Mapping Radial Ocean Surface Currents in the Outer Core of Hurricane Maria From Synthetic Aperture Radar Doppler Measurements

Spaceborne synthetic aperture radar (SAR) Doppler shift measurements have been used for remote sensing of ocean surface currents during nonstorm events. However, mapping strong currents under storm conditions is still a challenging and unsolved issue. In this study, we attempt to retrieve radial current velocities from Sentinel-1A SAR Doppler shifts acquired over the outer core regions of Hurricane Maria for the first time. In these areas, the maximum wind speed is 28.7 m/s. Doppler shifts arising from the scalloping effect are first calculated using a linear fitting method.
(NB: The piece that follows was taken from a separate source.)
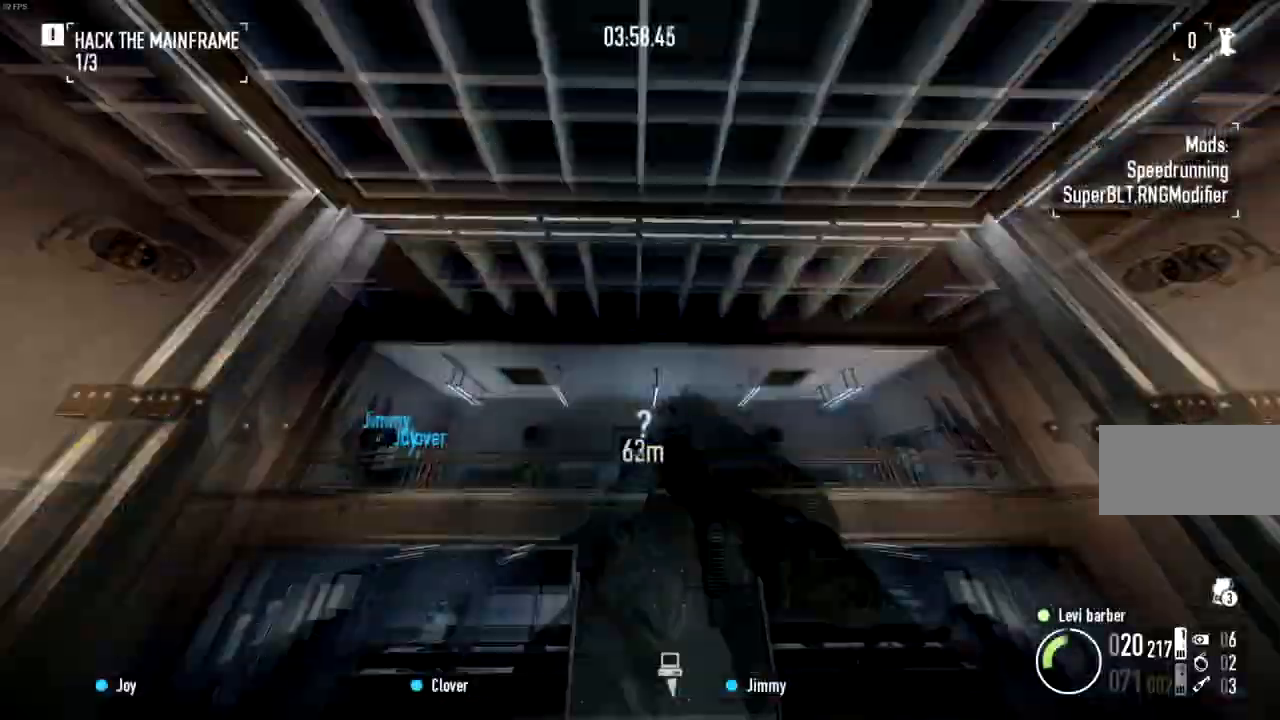
{"keys": ["w"], "mouse": [], "events": []}
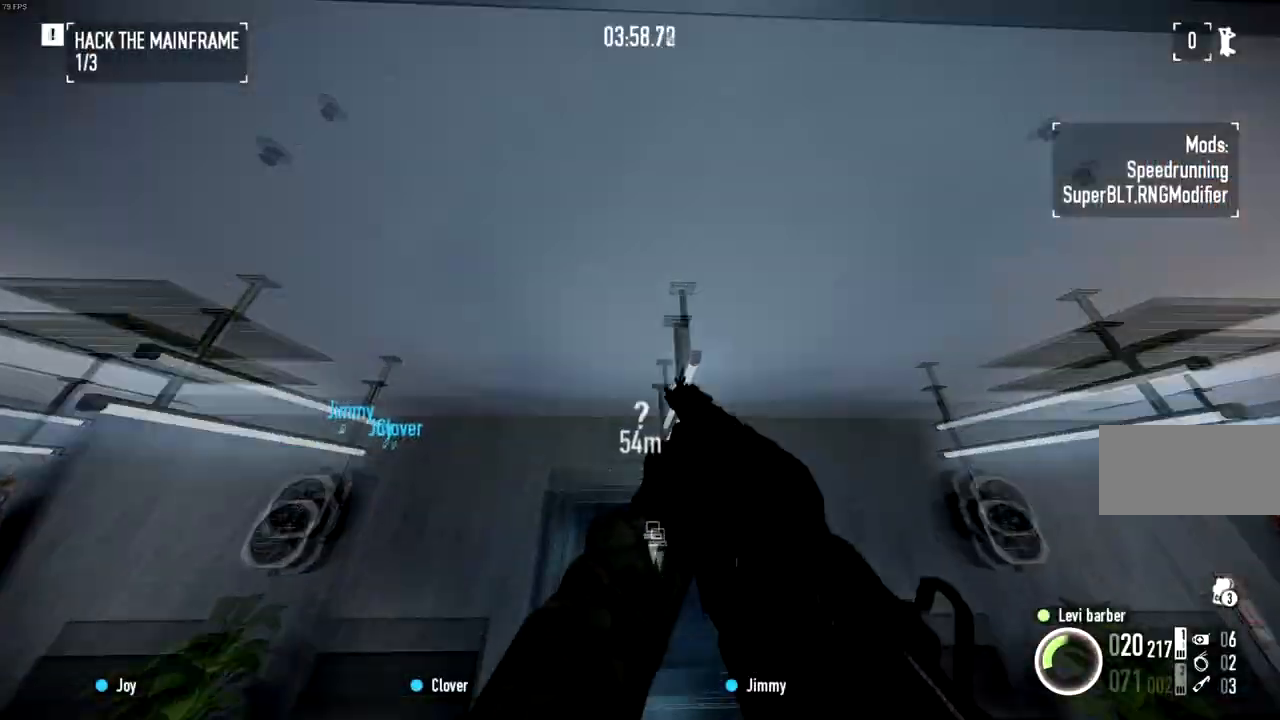
{"keys": ["a", "w"], "mouse": [], "events": [[266, "a", "down"]]}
The nonzero Doppler shift measurements over the land within SAR scenes are then used to estimate Doppler shifts caused by antenna electronic mispointing and residual error. Finally, we compute sea-state-induced Doppler shifts (wave Doppler) based on our recently dual copolarization Doppler velocity (DPDop) model. The retrieved radial current velocities are compared with collocated high-frequency radar measurements, and show a bias of 0.02 m/s and a root-mean-square error of 0.19 m/s. These results suggest that it is possible to retrieve reliable radial current velocities under high wind conditions, as the contributions of nongeophysical terms and sea state to the Doppler shifts can be accurately estimated and removed.